Forecasting the equity premium: can machine learning beat the historical average?
用多种机器学习方法预测股权溢价,发现样本外预测无法超越历史平均值,归因于数据量小和信噪比低,并识别出债券利率相关变量为最重要预测因子。
We empirically predict the equity premium with the selected machine learning methods in Gu et al. (Empirical asset pricing via machine learning. Rev. Financ. Stud., 2020, 33(5), 2223–2273). We also consider four additional popular machine learning methods (ridge regression, support vector regression, k-nearest neighbors, and extreme gradient boosted trees) and their combination method.
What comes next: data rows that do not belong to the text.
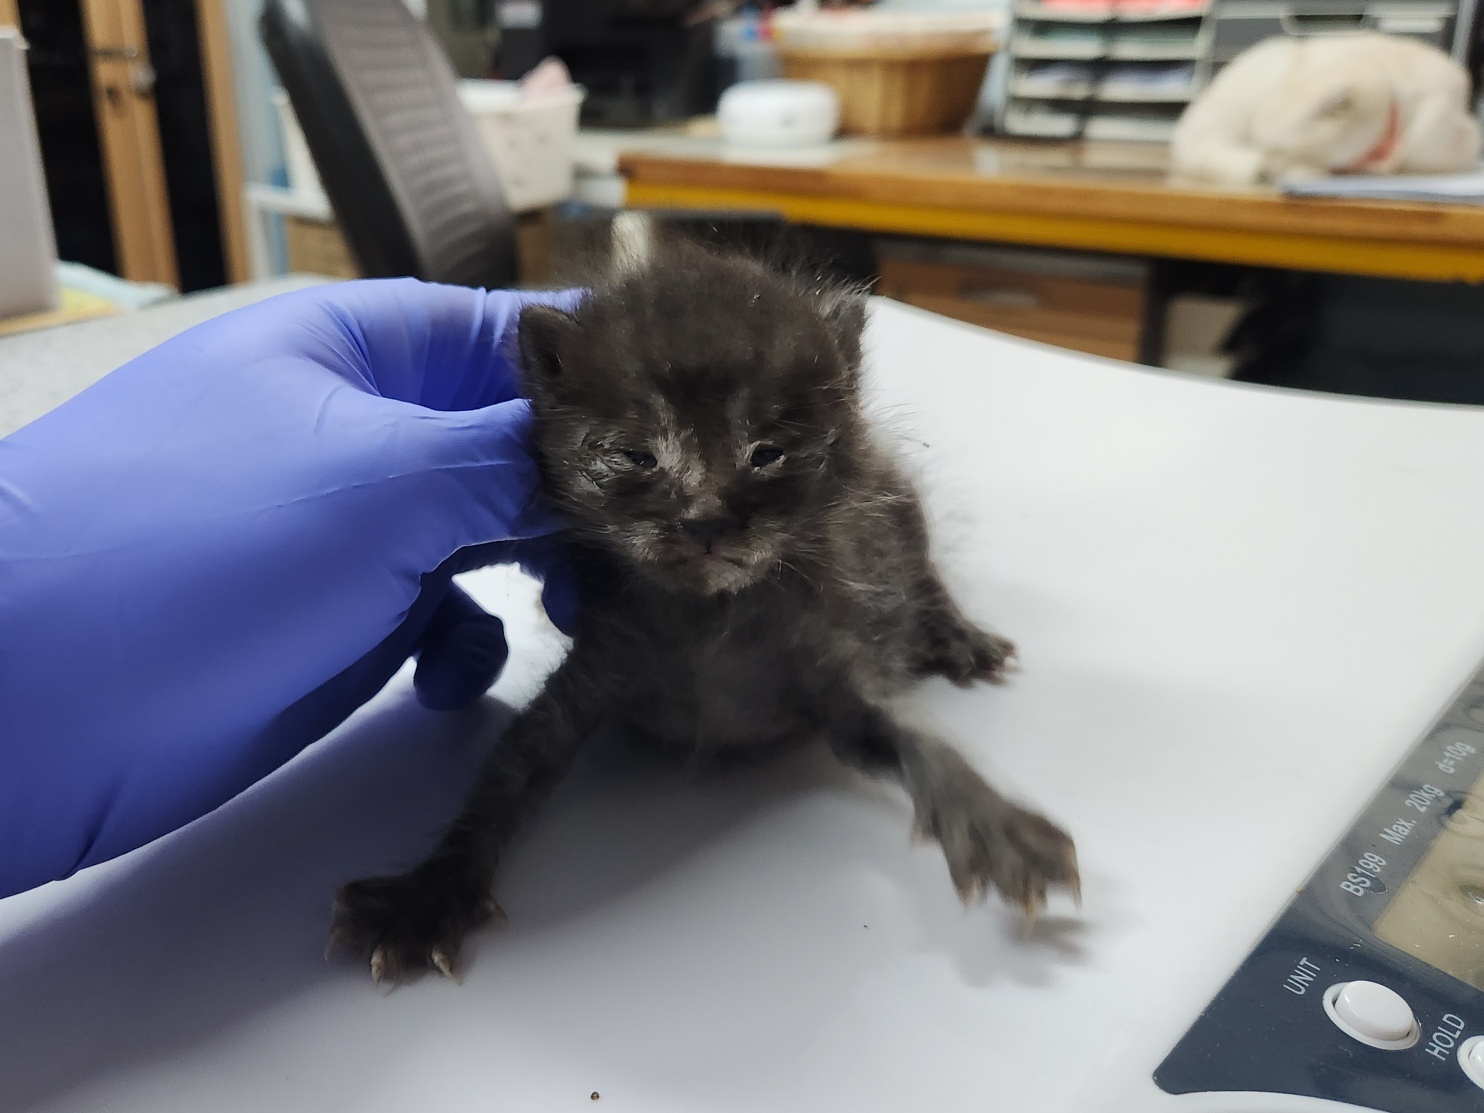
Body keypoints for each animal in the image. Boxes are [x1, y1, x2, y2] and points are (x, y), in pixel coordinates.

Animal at [333, 246, 1080, 985]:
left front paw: (993, 825)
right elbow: (509, 769)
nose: (706, 518)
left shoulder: (832, 673)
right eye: (637, 455)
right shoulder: (598, 666)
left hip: (896, 495)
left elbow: (918, 740)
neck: (709, 618)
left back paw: (958, 635)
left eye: (767, 453)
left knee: (919, 563)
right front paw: (429, 890)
Using a dataset of both macroeconomic and technical predictors, we find that despite showcasing strong in-sample forecasting abilities, particularly with tree-based models, the out-of-sample results support Welch and Goyal (A comprehensive look at the empirical performance of equity premium prediction. Rev. Financ. Stud., 2008, 21(4), 1455–1508) that the competing forecasting models generally fail to outperform the historical average benchmark. We attribute this failure to the small dataset size and the low signal-to-noise ratio inherent in equity premium prediction. Our variable importance analysis further identifies three bond interest rate-related variables as the most dominant predictors for the equity premium. The economic value from a market timing perspective highlights that the historical average benchmark strategy generates the highest average return of 25.63% and the best Sharpe ratio of 0.8. Finally, our findings are robust across a variety of settings.